====== Metin bölümü

Ekonomik krizlerin tanımlanmasında sorunlar olduğu gibi kriz, dalgalanma, çöküntü gibi ifadeler arasında da farklılıklar vardır. Uluslararası krizler de ki en önemli sebebin inşaat sektöründen kaynaklandığını 2007 yılında ki ABD Mortgage bizde Morgıç diye tabir ettiğimiz kredilerin yol açtığı küresel sarsıntı o haliyle kalmış olsaydı ana kriz yerine dalgalanma denilecekti? Banka batışlarına sebebiyet veren ve inşaat da ki imalatın tamamının kredilendirilmesinden kaynaklanan ve geri dönüşümleri riskli olan bir durumla karşı, karşıya kalınmasından kaynaklanmıştır. İşte ödeme darlığı içerisine düşüldüğü zaman kredilerin geri dönüşümleri zincir gibi bütün sektörleri vurarak ABD ortaya çıkması ve global bir büyüklüğe ulaşması etki alanını genişleterek büyütmüştür.

============

§ **Yapılacak işler**:
• a. Ekonomik krizler üzerine metinde "Ekonomik krizlerin tanımlanmasında" ifadesinden "alanını genişleterek büyütmüştür." ifadesine kadar her şeyi, "ABD" yerine "Amerika Birleşik Devletleri" koyarak yeniden yaz.
• b. Ekonomik krizler üzerine metinde, aralarında farklılıklar bulunduğu söylenen ifadeleri sırala.

====== Sağlanan malzeme

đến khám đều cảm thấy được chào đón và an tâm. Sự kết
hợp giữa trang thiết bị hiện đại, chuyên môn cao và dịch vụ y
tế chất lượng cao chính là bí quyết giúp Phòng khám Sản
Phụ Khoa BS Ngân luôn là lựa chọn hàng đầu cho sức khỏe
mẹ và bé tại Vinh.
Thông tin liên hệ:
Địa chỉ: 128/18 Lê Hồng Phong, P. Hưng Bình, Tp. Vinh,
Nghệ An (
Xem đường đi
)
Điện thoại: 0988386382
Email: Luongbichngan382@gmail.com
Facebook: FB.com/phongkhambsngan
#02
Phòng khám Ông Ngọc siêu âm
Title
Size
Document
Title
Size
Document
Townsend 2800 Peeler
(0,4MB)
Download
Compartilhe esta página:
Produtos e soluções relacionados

============
====== Sağlanan malzeme

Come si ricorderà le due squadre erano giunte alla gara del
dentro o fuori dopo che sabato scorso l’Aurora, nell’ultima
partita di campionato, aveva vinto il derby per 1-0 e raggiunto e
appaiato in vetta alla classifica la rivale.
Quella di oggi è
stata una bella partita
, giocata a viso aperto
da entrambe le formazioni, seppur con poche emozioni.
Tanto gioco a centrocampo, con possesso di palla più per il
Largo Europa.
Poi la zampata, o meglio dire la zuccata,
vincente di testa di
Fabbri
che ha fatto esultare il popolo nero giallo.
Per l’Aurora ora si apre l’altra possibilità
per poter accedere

============

§ **Görevlere göre cevaplar**:
• a.
Ekonomik krizlerin tanımlanmasında sorunlar olduğu gibi kriz, dalgalanma, çöküntü gibi ifadeler arasında da farklılıklar vardır. Uluslararası krizler de ki en önemli sebebin inşaat sektöründen kaynaklandığını 2007 yılında ki Amerika Birleşik Devletleri Mortgage bizde Morgıç diye tabir ettiğimiz kredilerin yol açtığı küresel sarsıntı o haliyle kalmış olsaydı ana kriz yerine dalgalanma denilecekti? Banka batışlarına sebebiyet veren ve inşaat da ki imalatın tamamının kredilendirilmesinden kaynaklanan ve geri dönüşümleri riskli olan bir durumla karşı, karşıya kalınmasından kaynaklanmıştır. İşte ödeme darlığı içerisine düşüldüğü zaman kredilerin geri dönüşümleri zincir gibi bütün sektörleri vurarak Amerika Birleşik Devletleri ortaya çıkması ve global bir büyüklüğe ulaşması etki alanını genişleterek büyütmüştür.

• b. kriz, dalgalanma, çöküntü